La persona, giovedì 9 ottobre, si aggirava per strada, zaino in spalla, guardandosi intorno con fare circospetto. Atteggiamento che non sfuggiva ai carabinieri del Comando provinciale di Roma che lo sottoponevano subito ad un controllo. E così,dopo una perquisizione personale, l’uomo veniva trovato in possesso di un’importante somma di denaro contante, in nessun modo giustificabile, in quanto risultava essere disoccupato.
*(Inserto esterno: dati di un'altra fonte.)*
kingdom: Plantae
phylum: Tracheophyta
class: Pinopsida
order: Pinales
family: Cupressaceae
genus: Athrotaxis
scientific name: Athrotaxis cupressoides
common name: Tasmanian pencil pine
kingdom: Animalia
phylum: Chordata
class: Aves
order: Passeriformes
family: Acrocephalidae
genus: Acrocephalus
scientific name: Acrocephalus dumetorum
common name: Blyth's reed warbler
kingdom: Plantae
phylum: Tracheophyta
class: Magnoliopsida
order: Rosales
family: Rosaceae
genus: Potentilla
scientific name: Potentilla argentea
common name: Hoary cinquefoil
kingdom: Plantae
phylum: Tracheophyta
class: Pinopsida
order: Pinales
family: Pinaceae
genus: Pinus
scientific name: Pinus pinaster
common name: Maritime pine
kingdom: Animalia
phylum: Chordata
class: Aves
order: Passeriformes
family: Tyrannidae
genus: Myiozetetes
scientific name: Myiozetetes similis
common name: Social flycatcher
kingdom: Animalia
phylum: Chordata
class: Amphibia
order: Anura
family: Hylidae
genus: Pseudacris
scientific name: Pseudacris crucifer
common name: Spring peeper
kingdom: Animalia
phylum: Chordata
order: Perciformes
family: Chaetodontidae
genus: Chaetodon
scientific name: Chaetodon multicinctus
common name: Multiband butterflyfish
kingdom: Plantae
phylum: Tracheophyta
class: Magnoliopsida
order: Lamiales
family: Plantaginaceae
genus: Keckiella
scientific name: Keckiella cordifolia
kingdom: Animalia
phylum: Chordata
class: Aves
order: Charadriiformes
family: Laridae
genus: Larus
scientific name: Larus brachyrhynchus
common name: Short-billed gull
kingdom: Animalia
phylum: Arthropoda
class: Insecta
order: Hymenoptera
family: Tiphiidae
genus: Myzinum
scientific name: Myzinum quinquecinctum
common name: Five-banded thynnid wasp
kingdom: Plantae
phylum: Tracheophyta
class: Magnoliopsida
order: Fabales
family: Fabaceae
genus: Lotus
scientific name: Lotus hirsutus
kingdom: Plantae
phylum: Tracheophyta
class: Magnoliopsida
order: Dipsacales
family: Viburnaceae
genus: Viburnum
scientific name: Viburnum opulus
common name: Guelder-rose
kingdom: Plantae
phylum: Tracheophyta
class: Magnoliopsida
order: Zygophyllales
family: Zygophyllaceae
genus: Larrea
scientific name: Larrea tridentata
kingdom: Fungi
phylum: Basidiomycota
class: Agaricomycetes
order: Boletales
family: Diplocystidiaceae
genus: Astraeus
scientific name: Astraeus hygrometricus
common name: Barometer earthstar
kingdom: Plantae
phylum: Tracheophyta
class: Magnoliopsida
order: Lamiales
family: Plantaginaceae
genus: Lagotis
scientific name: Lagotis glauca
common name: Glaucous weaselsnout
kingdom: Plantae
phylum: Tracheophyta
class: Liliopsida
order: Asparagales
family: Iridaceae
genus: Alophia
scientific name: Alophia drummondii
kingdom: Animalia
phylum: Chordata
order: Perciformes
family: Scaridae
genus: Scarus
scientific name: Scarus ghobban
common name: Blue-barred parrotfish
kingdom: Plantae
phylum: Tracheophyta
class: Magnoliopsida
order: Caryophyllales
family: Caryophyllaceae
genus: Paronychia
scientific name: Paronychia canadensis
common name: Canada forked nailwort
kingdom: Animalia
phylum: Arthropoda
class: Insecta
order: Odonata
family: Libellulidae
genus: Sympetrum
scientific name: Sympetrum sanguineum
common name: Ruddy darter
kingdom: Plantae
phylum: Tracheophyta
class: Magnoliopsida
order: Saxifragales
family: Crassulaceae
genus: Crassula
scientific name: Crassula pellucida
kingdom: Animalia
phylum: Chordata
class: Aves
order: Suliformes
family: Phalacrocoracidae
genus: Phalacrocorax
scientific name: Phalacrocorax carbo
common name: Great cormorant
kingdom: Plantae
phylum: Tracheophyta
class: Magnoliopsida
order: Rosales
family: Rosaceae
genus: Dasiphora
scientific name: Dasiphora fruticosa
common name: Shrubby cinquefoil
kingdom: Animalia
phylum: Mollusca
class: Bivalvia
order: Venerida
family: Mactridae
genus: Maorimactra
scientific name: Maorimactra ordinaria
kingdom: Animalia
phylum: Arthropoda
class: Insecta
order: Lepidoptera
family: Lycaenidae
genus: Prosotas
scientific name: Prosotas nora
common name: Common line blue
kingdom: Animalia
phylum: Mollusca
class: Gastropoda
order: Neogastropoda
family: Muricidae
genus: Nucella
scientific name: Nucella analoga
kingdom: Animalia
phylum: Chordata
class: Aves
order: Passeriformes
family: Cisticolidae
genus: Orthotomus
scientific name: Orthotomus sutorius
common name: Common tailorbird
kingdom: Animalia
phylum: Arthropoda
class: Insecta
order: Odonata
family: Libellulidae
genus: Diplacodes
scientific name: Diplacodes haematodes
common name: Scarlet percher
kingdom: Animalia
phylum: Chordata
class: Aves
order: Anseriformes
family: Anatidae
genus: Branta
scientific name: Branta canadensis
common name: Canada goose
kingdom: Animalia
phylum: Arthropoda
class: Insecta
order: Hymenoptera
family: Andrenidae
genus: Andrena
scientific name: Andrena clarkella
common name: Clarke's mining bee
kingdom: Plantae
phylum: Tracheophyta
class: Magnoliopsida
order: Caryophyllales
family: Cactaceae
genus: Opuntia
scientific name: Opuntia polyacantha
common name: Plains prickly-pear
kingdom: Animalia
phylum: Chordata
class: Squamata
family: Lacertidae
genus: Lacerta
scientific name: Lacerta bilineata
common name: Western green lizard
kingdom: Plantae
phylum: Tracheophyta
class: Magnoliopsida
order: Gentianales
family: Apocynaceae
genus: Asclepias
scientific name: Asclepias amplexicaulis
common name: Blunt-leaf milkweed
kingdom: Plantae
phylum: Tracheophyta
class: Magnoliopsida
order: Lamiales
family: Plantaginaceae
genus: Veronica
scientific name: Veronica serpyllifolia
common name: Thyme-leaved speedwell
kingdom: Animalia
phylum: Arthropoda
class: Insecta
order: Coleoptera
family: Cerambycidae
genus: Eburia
Si capiva subito che l’uomo non fosse lì per caso, ma per concludere la sua attività illecita. Così, le operazioni si estendevano nella sua abitazione, dove veniva scoperta una centrale logistica per lo stoccaggio della sostanza stupefacente.
L’uomo, infatti, custodiva 8 borsoni carichi di cocaina, suddivisa in 191 panetti riportanti diversi loghi e corrispondenti ad 8.000 dosi: un “marchio” per ogni tipologia, per soddisfare tutti i gusti e le esigenze dei consumatori, destinate ad inondare le strade di Roma e a portare nelle casse della criminalità organizzata romana una somma che si aggira intorno ai 16 milioni di euro, utili per finanziare le ulteriori attività illecite dei gruppi criminali.
Ma non è tutto, perché dentro l’abitazione era presente anche una pistola con relativo munizionamento, risultata rubata, pronta ad essere utilizzata per la difesa del preziosissimo carico, e soldi contanti, per un totale che si aggira intorno ai 30.000 euro.
Ulteriore conferma dell’attività svolta dall’uomo e della meticolosa organizzazione utilizzata, veniva fornita da quanto ritrovato all’interno della sua autovettura: per evitare di essere scoperto e passare indenne ai controlli, l’uomo utilizzava un articolato sistema di apertura, con una ingegnosa combinazione di tasti e l’utilizzo di chiavi, che permetteva di avere accesso ad un doppiofondo in cui occultare lo stupefacente, da aprire all’occasione per effettuare le cessioni in sicurezza. Ma questo non è bastato all’uomo che è stato arrestato e portato alla casa circondariale di Roma Rebibbia, in attesa di giudizio.
Nel rispetto dei loro diritti, gli indagati sono da ritenersi presunti innocenti in considerazione dell’attuale fase del procedimento – indagini preliminari – fino a un definitivo accertamento di colpevolezza con sentenza irrevocabile. Questo al fine di garantire il diritto di cronaca costituzionalmente garantito.